Now, many of you might say: But health is not like any other commodity such as a car or petrol. Why shouldn’t medicine prices be capped?
The process of discovering cures and making medicines follows the same laws of economics and markets that making a new car design or a new aircraft engine or creating a new type of biscuit does. If anything, the chances of failure in the pharma industry could be higher and the process far more demanding in terms of monetary and time investment required to be successful.
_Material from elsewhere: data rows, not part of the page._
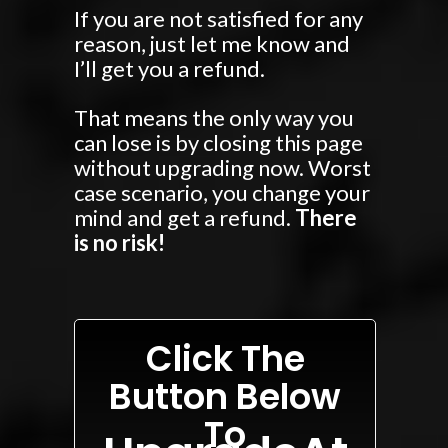
If you are not satisfied for any
reason, just let me know and
I’ll get you a refund.
That means the only way you
can lose is by closing this page
without upgrading now. Worst
case scenario, you change your
mind and get a refund.
There
is no risk!
Click The
Button Below
To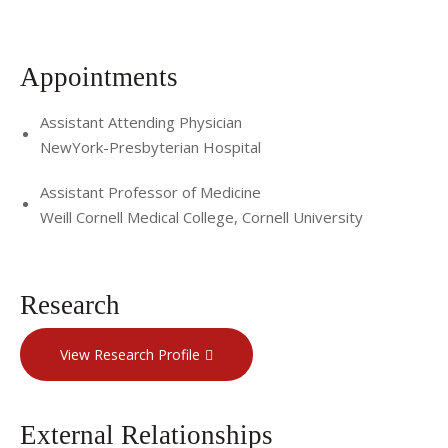
Appointments
Assistant Attending Physician
NewYork-Presbyterian Hospital
Assistant Professor of Medicine
Weill Cornell Medical College, Cornell University
Research
View Research Profile
External Relationships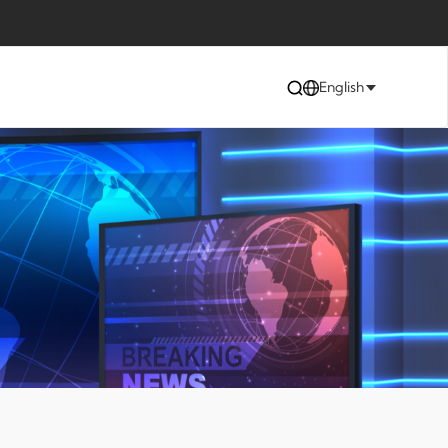
English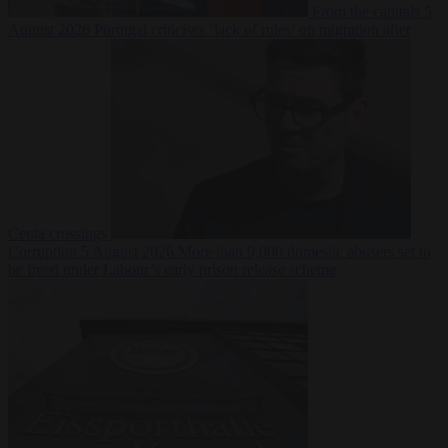
From the capitals
5
August 2026
Portugal criticises ‘lack of rules’ on migration after
Ceuta crossings
Corruption
5 August 2026
More than 9,000 domestic abusers set to
be freed under Labour’s early prison release scheme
So capping medicine prices might provide immediate relief but it also has an adverse impact.
A 2005 National Bureau of Economic Research paper found that “cutting prices by 40 to 50 per cent in the United States will lead to between 30 and 60 per cent fewer R and D projects being undertaken in the early stage of developing a new drug”. Relatively modest price changes, such as 5 or 10 per cent, would have a relatively modest impact.
How, then, to control drug prices?
Instead of capping prices, governments should realise that high prices show a demand-supply mismatch. A crucial reason why private hospitals are able to charge exorbitant prices — for drugs, tests or beds — is that there is inadequate public healthcare provisioning.
If governments invested in public healthcare and bought the essential medicines in bulk, they would have a better chance of making healthcare affordable without distorting the market.